General Motors’ troubled Cruise autonomous vehicle unit is cutting over 900 jobs, about a quarter of its workforce, as it moves to reduce costs and remake itself after a series of safety problems in San Francisco.
The subsidiary announced the cuts Thursday in a letter to Cruise’s 3,800 workers from President and Chief Technology Officer Mo Elshenawy, who wrote that the layoffs are not the fault of the workers.
The job cuts come a day after Cruise confirmed that nine key leaders are no longer with the company amid an ongoing investigation into an October crash involving one of its driverless robotaxis that forced it to suspend operations.
“We are simplifying and focusing our efforts to return with an exceptional service in one city to start with,” Elshenawy wrote. “As a result of our decision to slow down commercialization, we are restructuring to focus on delivering the improvements to our tech and vehicle performance that will build trust in our AVs [autonomous vehicles],” the letter said.
The employment actions come following an initial analysis of the Oct. 2 crash and the company response after a Cruise robotaxi ran over and injured a pedestrian who had been hit by another vehicle driven by a human. The Cruise vehicle then dragged the pedestrian to the side of the road.
California regulators have alleged that Cruise covered up the severity of the October crash—which could result in a potential penalty of roughly $1.5 million. The robotaxi service is also being investigated by U.S. auto safety regulators after separately receiving reports of potential risks to pedestrians and passengers.
Employees were to be notified by email Thursday if they have been let go.
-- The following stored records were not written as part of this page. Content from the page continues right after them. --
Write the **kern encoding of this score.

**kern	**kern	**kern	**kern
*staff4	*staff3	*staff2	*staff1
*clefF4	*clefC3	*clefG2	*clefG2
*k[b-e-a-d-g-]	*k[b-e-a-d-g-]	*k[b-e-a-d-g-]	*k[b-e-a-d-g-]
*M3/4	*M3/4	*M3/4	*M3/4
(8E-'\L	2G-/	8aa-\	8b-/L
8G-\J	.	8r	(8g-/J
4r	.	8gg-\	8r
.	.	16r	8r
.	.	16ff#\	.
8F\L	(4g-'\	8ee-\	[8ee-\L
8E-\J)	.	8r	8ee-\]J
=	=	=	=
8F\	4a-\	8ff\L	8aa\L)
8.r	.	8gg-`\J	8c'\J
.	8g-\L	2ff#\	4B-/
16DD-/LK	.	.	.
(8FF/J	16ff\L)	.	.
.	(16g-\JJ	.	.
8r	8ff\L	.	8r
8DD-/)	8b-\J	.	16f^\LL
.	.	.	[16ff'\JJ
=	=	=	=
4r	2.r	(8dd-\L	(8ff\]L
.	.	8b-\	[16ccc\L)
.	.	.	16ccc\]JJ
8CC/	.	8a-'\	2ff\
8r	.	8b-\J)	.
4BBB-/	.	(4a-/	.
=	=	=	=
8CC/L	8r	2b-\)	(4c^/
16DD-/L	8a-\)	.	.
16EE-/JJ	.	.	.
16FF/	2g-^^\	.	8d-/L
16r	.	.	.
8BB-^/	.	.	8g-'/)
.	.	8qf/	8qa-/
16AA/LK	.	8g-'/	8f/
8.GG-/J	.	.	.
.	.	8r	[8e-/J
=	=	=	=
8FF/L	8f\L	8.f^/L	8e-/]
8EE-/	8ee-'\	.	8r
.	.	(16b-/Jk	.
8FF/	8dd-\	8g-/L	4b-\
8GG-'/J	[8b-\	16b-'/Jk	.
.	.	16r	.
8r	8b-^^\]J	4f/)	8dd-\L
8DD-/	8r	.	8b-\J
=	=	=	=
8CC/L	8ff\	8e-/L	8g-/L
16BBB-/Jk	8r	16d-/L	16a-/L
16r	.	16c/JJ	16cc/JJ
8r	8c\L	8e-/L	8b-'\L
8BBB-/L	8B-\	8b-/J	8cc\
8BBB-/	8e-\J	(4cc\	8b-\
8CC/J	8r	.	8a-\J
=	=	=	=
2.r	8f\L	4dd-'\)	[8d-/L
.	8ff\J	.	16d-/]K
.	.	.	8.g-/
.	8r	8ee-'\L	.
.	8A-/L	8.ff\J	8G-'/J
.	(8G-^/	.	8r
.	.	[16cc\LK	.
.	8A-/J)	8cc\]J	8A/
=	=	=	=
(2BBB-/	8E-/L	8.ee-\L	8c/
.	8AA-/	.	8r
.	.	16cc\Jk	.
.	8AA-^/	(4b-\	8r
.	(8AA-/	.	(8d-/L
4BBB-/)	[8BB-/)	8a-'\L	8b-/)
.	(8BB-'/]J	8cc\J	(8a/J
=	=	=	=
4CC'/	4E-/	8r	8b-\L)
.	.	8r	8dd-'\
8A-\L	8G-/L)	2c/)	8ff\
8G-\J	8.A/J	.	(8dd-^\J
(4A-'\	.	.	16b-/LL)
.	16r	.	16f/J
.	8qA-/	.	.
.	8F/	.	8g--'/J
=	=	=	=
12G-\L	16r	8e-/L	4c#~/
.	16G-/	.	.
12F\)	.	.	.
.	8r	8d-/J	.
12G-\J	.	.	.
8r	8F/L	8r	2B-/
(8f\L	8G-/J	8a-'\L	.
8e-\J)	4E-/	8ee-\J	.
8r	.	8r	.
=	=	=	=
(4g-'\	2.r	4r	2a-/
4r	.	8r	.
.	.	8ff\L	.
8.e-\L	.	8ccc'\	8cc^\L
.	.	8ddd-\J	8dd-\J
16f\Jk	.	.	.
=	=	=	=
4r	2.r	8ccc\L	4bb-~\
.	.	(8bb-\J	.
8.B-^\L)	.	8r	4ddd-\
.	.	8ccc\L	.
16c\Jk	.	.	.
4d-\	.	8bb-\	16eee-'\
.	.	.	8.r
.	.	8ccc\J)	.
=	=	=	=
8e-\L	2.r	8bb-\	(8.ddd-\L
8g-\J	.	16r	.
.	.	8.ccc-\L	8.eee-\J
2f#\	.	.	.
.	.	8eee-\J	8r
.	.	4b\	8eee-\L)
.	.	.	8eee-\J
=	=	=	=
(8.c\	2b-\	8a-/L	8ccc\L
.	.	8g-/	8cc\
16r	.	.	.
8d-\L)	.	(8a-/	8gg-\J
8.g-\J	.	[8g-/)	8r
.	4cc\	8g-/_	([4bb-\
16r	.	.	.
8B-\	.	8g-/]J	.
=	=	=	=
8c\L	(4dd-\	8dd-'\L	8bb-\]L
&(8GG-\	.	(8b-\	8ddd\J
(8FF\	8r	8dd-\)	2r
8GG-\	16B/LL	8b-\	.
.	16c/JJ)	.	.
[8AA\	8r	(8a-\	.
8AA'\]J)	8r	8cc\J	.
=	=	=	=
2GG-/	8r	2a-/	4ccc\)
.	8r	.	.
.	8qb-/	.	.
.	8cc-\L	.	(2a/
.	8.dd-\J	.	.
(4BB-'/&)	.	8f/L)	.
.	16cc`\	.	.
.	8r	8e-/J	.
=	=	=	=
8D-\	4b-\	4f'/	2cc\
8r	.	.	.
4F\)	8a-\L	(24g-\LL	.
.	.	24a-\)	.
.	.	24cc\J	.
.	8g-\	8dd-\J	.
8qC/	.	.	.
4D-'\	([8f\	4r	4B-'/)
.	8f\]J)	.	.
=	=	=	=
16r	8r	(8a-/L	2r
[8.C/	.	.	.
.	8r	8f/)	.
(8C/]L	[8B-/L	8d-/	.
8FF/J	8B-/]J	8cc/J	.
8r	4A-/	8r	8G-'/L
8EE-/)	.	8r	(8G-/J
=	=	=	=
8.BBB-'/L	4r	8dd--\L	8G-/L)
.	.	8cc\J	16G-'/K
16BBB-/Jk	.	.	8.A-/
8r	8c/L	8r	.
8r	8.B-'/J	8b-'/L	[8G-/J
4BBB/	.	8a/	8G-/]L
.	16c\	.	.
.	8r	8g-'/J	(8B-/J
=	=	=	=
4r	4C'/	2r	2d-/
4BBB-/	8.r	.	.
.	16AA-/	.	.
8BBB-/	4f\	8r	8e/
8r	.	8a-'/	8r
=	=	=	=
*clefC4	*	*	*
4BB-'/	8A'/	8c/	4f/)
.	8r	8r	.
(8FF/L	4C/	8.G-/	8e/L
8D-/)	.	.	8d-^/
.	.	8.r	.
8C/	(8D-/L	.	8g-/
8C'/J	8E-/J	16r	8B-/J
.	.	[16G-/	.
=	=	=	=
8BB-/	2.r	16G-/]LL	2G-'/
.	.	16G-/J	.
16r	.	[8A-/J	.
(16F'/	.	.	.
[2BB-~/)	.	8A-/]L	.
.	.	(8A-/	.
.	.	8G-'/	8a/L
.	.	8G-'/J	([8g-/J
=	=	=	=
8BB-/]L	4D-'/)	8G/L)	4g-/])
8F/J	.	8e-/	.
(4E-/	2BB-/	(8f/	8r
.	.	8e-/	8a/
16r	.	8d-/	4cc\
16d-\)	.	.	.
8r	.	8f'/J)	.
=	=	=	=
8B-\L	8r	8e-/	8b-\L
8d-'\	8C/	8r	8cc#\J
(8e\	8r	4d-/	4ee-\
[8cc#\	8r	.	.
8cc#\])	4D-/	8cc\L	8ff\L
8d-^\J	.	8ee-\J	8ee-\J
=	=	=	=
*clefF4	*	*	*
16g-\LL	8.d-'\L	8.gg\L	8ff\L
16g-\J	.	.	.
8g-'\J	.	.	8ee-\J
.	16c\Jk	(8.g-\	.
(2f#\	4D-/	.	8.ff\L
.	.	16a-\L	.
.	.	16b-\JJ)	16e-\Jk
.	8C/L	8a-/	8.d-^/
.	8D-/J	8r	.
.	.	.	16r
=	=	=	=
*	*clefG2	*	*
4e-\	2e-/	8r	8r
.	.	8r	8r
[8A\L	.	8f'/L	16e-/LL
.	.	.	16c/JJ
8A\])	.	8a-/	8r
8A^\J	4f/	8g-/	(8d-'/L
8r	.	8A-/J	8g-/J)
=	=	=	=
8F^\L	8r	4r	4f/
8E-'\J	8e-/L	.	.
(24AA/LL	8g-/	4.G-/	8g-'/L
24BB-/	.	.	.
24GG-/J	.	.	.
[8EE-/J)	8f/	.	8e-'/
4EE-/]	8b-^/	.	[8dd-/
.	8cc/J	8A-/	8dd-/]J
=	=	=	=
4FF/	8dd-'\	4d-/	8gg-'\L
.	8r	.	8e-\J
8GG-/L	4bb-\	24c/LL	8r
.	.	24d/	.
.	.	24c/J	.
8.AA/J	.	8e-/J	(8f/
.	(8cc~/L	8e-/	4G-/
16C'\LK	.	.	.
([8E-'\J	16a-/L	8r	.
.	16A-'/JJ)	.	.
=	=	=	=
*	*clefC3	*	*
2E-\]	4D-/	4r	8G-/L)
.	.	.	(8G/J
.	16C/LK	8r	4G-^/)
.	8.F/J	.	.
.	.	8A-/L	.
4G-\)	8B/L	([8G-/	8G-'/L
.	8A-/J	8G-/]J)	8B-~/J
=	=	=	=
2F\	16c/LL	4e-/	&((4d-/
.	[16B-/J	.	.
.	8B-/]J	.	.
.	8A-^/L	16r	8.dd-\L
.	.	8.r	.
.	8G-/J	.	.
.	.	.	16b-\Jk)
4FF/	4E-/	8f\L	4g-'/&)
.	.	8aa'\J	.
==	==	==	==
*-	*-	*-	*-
The letter said they would stay on the payroll through Feb. 12 and are eligible for another eight weeks of pay. Long-term employees will get another two weeks of pay for every year at the company over three years, the letter said.
“This is one of the hardest days we’ve had so far because so many talented people are leaving,” Elshenawy wrote.
The executive departures included leaders in from legal, government affairs, commercial operations and safety and systems teams, Cruise said. The announcements come just weeks after Kyle Vogt resigned as Cruise’s CEO.
Cruise has faced significant turmoil over recent months. Weeks following the October mishap, California’s Department of Motor Vehicles effectively shut down the robotaxi service by suspending its license to operate in the state.
Cruise announced it would be pausing driverless operations for a review by independent experts and later recalled all 950 of its cars to update software.
General Motors has absorbed huge losses during the development of the driverless service that was supposed to generate $1 billion in revenue by 2025, with plans to expand beyond San Francisco.
GM plans a slowdown in spending at Cruise, which it bought eight years ago. During the first nine months of this year Cruise posted pretax losses of $1.9 billion.